[Opening Exercise text section]

To become the Explorer of our own experience and a changing world is to consciously choose a new path. To understand ourselves, our consciousness and how our world is shaped by both. It is to move from having life happen to you, to being engaged in the flow and change of life on a collective level.
This global moment of change is not happening to us, we are part of it, we are it, and we can consciously choose to direct it as players within it.
An Explorer to me is someone who also moves beyond the individualistic view of creating a life, and connects to a larger ‘right relation’ to each other, nature, consciousness and more.
A shift from the hyperindividualism of our current moment to the intraconnection and love that a new quantum understanding our modern science (and ancient wisdom) is inviting us to accept.
The elders say we must let go of the shore, push off into the middle of the river, keep our eyes open, and our heads above the water.

[Closing Exercise text section]
[Opening Provided information section]

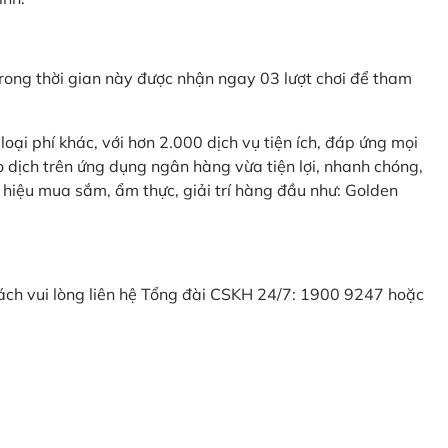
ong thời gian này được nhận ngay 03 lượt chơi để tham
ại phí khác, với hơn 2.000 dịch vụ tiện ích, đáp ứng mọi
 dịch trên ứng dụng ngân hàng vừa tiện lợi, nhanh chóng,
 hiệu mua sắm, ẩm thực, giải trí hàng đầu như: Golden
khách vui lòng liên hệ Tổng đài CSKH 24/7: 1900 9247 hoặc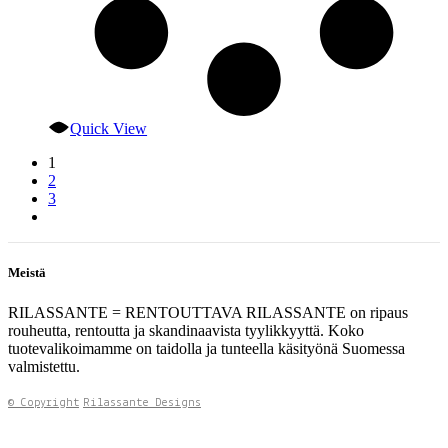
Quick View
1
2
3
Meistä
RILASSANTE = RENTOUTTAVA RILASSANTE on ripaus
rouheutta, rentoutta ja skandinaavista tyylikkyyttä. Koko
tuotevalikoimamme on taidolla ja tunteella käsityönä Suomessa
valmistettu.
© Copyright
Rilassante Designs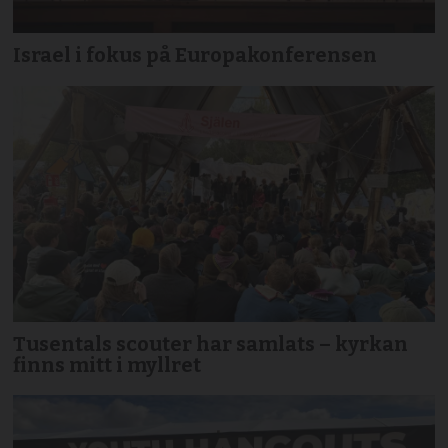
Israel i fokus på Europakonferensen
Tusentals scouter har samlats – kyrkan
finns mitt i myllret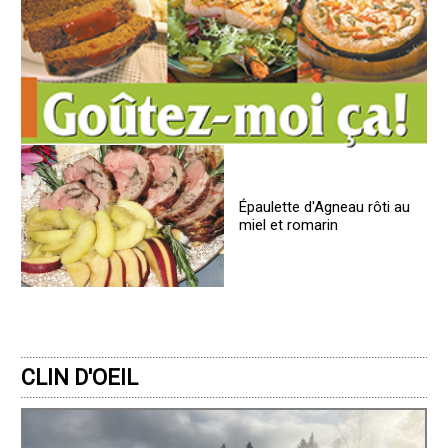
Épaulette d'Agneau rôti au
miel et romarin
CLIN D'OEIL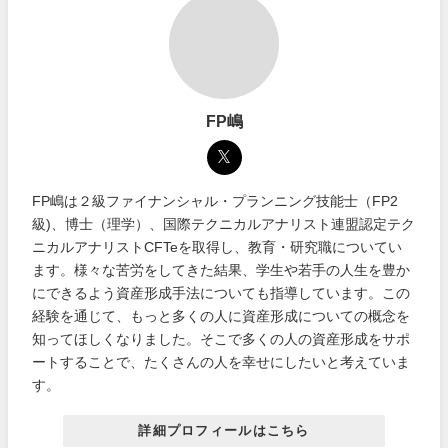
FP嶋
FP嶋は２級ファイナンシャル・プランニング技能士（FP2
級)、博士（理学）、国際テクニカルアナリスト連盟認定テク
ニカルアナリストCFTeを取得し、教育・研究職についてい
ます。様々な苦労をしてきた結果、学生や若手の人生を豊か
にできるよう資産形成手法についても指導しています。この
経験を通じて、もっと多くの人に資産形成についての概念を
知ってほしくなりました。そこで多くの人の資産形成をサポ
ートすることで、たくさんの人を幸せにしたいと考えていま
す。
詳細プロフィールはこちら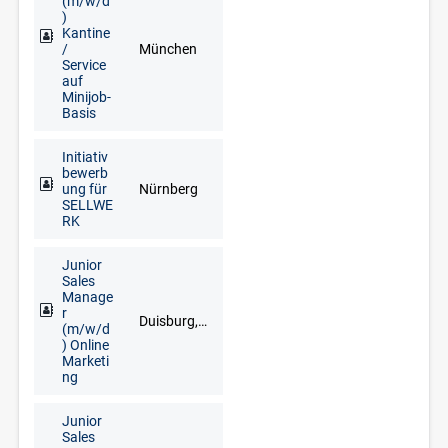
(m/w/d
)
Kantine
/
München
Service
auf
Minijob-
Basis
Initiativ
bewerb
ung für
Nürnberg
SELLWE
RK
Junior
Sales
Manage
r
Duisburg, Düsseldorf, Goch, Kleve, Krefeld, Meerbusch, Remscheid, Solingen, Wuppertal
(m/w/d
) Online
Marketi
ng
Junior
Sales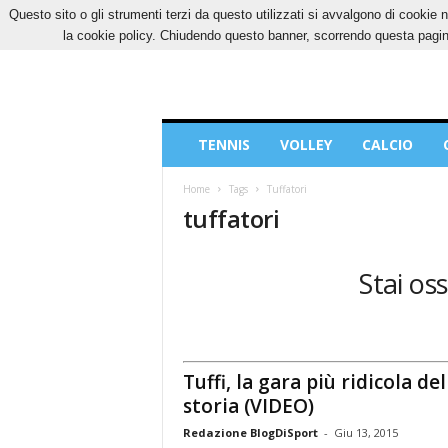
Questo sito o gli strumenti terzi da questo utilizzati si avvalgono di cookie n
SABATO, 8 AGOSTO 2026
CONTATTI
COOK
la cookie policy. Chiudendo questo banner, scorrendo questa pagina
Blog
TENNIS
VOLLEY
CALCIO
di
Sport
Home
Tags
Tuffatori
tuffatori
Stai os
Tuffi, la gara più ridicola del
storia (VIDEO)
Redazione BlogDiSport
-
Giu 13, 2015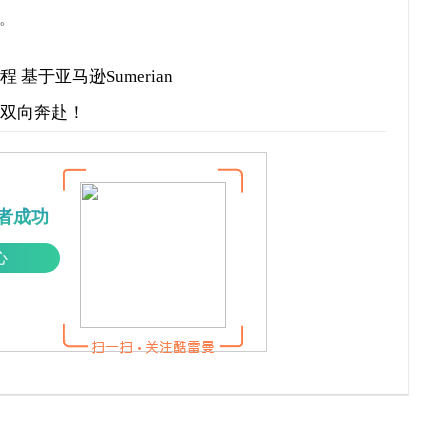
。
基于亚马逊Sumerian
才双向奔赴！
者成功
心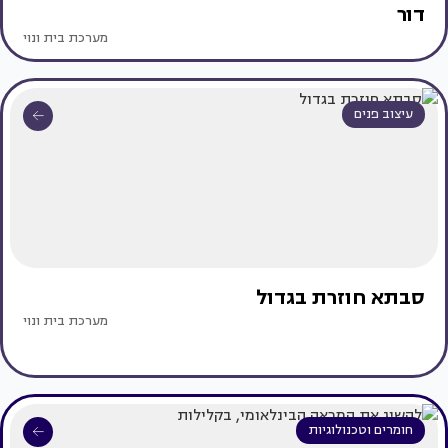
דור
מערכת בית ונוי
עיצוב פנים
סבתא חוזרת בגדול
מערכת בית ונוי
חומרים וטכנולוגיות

[Closing Provided information section]

» Problem A: From the Explorer passage, extract the words starting with "An Explorer to" and going on through "us to accept.".
» Problem B:
Answer these questions using the Explorer passage.
(i) Who say that we must let go of the shore?
(ii) What view does an Explorer move beyond?
(iii) Which two sources are described as inviting us to accept intraconnection and love?

» Final answer A:
An Explorer to me is someone who also moves beyond the individualistic view of creating a life, and connects to a larger ‘right relation’ to each other, nature, consciousness and more.
A shift from the hyperindividualism of our current moment to the intraconnection and love that a new quantum understanding our modern science (and ancient wisdom) is inviting us to accept.

» Final answer B:
(i) The elders.
(ii) The individualistic view of creating a life.
(iii) Modern science and ancient wisdom.